Task instructions: Having found the line containing "focal_mm: 4.15" in the records below, copy that line and each later one exactly, dropping pictures.

Material provided: Begin

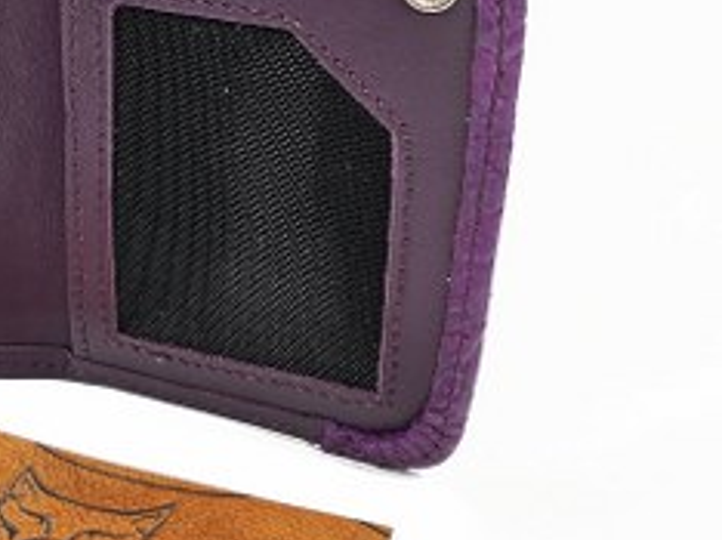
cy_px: -3
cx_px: -15
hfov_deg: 28.7
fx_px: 1313
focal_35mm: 63
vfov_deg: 22.3
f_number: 1.7
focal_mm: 6.3
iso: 16
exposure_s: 1/100
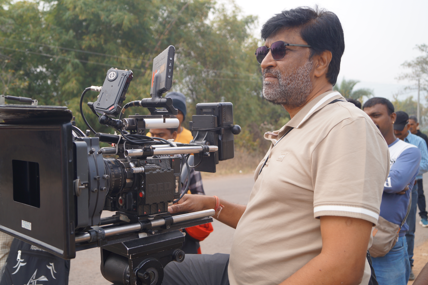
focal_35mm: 36
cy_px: 142
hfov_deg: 53.2
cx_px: 214
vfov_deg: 36.8
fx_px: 428
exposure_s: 1/200
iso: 100
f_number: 4
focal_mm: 24
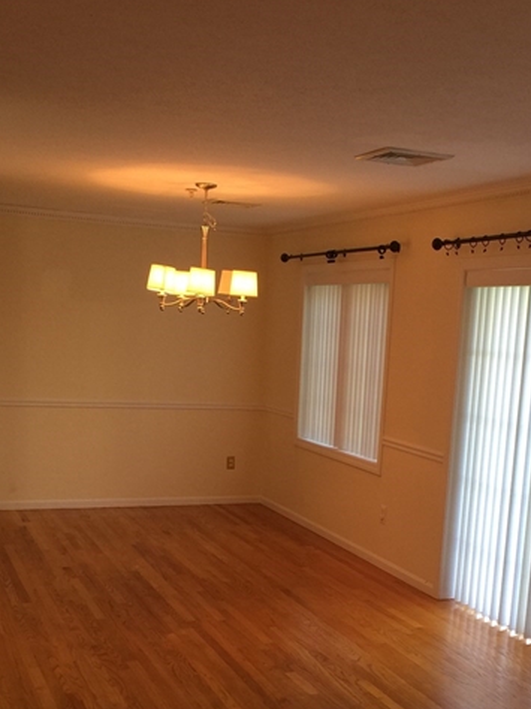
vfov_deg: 39.4
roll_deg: -2.3
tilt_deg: -11.3
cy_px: 528
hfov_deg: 30.8
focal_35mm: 47
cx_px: 317
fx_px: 962
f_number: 2.2
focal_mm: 4.15
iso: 32
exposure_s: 1/15
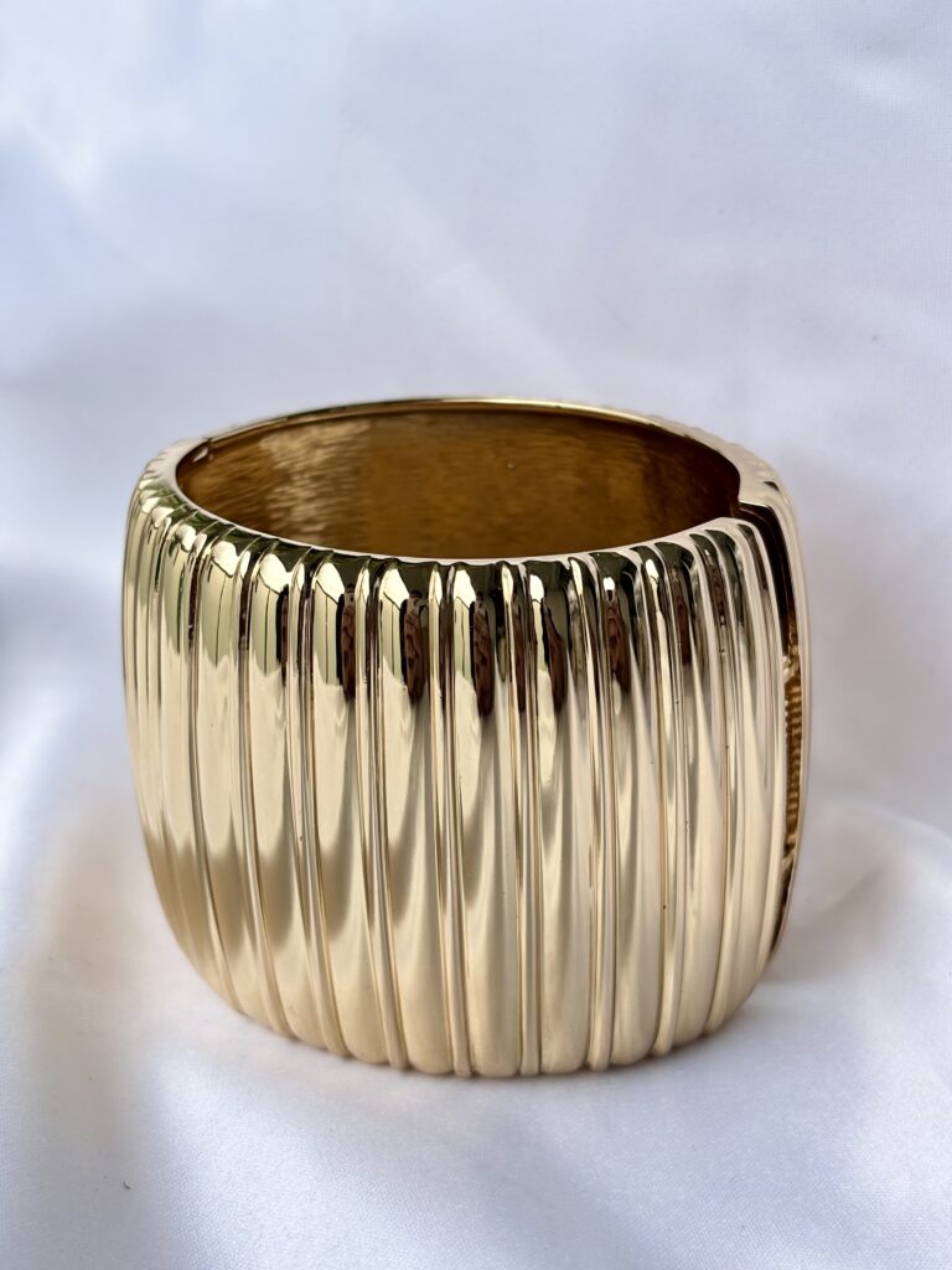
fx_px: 1907
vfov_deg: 36.8
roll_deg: +0.0
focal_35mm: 52
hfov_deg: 28.0
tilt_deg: -24.2
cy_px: 635
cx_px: 476
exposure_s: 1/1311
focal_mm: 5.96
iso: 32
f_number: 1.6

Material provided: End

Exercise response:
focal_mm: 4.15
iso: 32
exposure_s: 1/15
fx_px: 1907
vfov_deg: 36.8
roll_deg: +0.0
focal_35mm: 52
hfov_deg: 28.0
tilt_deg: -24.2
cy_px: 635
cx_px: 476
exposure_s: 1/1311
focal_mm: 5.96
iso: 32
f_number: 1.6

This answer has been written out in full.